I would assume that the beam profile in RBS is circular and uniform motivated by the fact that I expect some beam appertures in the beamline to create a beam with a very small angular spread. I also assume that you use singly charged He.

Let A be the beam diameter and q be the electron charge and C be the totol accumulated charge than the fluence F is given by:

F = (C/q) * (1/A)

The first factor is just the number of He ions per unit charge.

Normally the incident beam is made of ions with the same state of ionization (either protons or He2+) which makes things rather simple. The charge incident on a given area is simply the sum of all the charges of single ions. Divide the total charge to the charge of a single ion and you will have the number of ions incident on that area, hence the fluence. For instance, if your beam is made out of He2+ ions, than the charge of a single ion will be 3.2E-13 microC. This means that for a 1 microC crossing a 1 sqcm you will have a fluence of 312.5E6 particles per square meter.

Of course, if you do not have a clean beam and you have ions with different states of ionisation, then you will need to know the ion charge distribution across the beam, but the principle remains.

Thanks guys (Radu and Dood) am greatful.

Hi Radu:  the last report of a dirty beam I can remember is Hemment et al,  "Effect of poor vacuum conditions on the analysis of thin films by RBS", Thin Solid Films, 28, 1975, L1-L4.  This is not usually a problem!

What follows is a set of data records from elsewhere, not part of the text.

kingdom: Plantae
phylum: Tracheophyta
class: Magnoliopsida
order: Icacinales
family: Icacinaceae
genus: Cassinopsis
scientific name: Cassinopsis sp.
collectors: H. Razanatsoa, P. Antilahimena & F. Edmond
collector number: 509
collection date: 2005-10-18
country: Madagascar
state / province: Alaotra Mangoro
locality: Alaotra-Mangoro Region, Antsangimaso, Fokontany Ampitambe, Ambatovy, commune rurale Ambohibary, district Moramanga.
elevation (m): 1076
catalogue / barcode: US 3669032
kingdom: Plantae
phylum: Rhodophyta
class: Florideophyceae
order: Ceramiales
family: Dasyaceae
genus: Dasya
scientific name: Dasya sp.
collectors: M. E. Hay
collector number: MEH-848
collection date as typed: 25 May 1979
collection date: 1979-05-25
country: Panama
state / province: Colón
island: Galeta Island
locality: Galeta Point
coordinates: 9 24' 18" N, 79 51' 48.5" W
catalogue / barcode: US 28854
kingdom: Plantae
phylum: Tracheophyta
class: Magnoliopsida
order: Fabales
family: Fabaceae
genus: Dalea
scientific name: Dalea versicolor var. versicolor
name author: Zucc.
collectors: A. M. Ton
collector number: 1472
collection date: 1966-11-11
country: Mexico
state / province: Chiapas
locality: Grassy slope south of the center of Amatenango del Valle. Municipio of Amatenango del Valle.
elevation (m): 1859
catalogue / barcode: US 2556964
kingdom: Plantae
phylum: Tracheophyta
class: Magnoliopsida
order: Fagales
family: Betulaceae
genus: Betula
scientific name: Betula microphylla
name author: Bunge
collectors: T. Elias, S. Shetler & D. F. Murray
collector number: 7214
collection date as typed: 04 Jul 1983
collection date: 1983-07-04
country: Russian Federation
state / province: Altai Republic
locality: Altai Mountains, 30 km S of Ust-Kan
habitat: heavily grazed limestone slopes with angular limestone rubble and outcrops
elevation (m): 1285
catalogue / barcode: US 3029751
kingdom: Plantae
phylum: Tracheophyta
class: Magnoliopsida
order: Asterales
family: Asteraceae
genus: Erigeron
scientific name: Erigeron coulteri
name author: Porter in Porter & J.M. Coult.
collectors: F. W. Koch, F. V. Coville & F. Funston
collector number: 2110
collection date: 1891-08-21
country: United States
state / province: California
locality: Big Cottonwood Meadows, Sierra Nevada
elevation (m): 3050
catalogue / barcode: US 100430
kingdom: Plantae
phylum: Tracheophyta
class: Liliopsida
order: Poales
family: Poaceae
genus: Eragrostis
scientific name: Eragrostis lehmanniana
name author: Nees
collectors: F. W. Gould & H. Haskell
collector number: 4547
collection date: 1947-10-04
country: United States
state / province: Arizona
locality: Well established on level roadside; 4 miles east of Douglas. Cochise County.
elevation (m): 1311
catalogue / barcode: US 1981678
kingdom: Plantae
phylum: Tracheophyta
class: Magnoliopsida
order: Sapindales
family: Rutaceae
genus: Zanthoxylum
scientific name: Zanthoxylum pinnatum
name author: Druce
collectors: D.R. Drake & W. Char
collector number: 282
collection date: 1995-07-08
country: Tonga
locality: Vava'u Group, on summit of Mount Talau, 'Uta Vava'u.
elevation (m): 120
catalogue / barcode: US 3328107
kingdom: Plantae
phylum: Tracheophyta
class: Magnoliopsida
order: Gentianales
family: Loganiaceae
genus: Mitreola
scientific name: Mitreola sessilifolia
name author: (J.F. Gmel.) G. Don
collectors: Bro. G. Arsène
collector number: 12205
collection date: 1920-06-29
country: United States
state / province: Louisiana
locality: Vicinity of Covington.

I get rather different numbers from you.  The charge on the electron is 1.60218e-19 Coulombs,  so 1 microC is 6.242e12 charges.  We only (usually) use He++ for energies>4MeV (since we have a 2MV tandem machine),  so with a He+ (or H+) beam 1microC is 6.242e12 particles.  If the beam is spread (rather incredibly) over 1 square meter this will give 6.242e8 particles/cm^2.  If the beam is He++ there will be half that number.

Curiously,  the only time one usually calculates actual fluence in RBS is when one is worried about beam damage (for which see arXiv:1303.3171 [cond-mat.mtrl-sci] for a very useful Handbook).  The RBS formula using fluence is in terms of collected charge Q:

A = Q.N.s.o

(see Eq.3 of the 2012 paper in Analytical Chemistry linked below) where the number of counts A (area) in a signal is given by the product of Q, the areal density N of atoms generating the counts,  the differential cross-section s ("sigma": this is in area per unit solid angle) and the solid angle of the detector o ("omega").  You see,  the fluence of the incident particles is not needed,  only the number.  But N is in number per unit area because the probability of scattering (s for sigma) is given by the scattering cross-sectioin,  which involves an area of course.

http://dx.doi.org/10.1021/ac300904c

You are right, I must have made some arithmetic mistake. It should have been e+12, not e+6. My logic was very similar to yours:

- the charge of the electron is 1.6e-19 C i.e. it has 1.6e-13 microC

- the He++ has two charges i.e. it has 3.2e-13 microC

- 1 microC will then have 3.12E12 He++ particles

- if the beam has a 1 sqcm area, then it means that the He++ fluence will be 3.12E12 per 1 sqcm or 3.12E16 particles per square meter.

Here was the mistake, I think, I transformed a E-4 in a E+4 at the denominator and instead of 3.12E16 I got 3.12E8. Thank you for drawing it to my attention.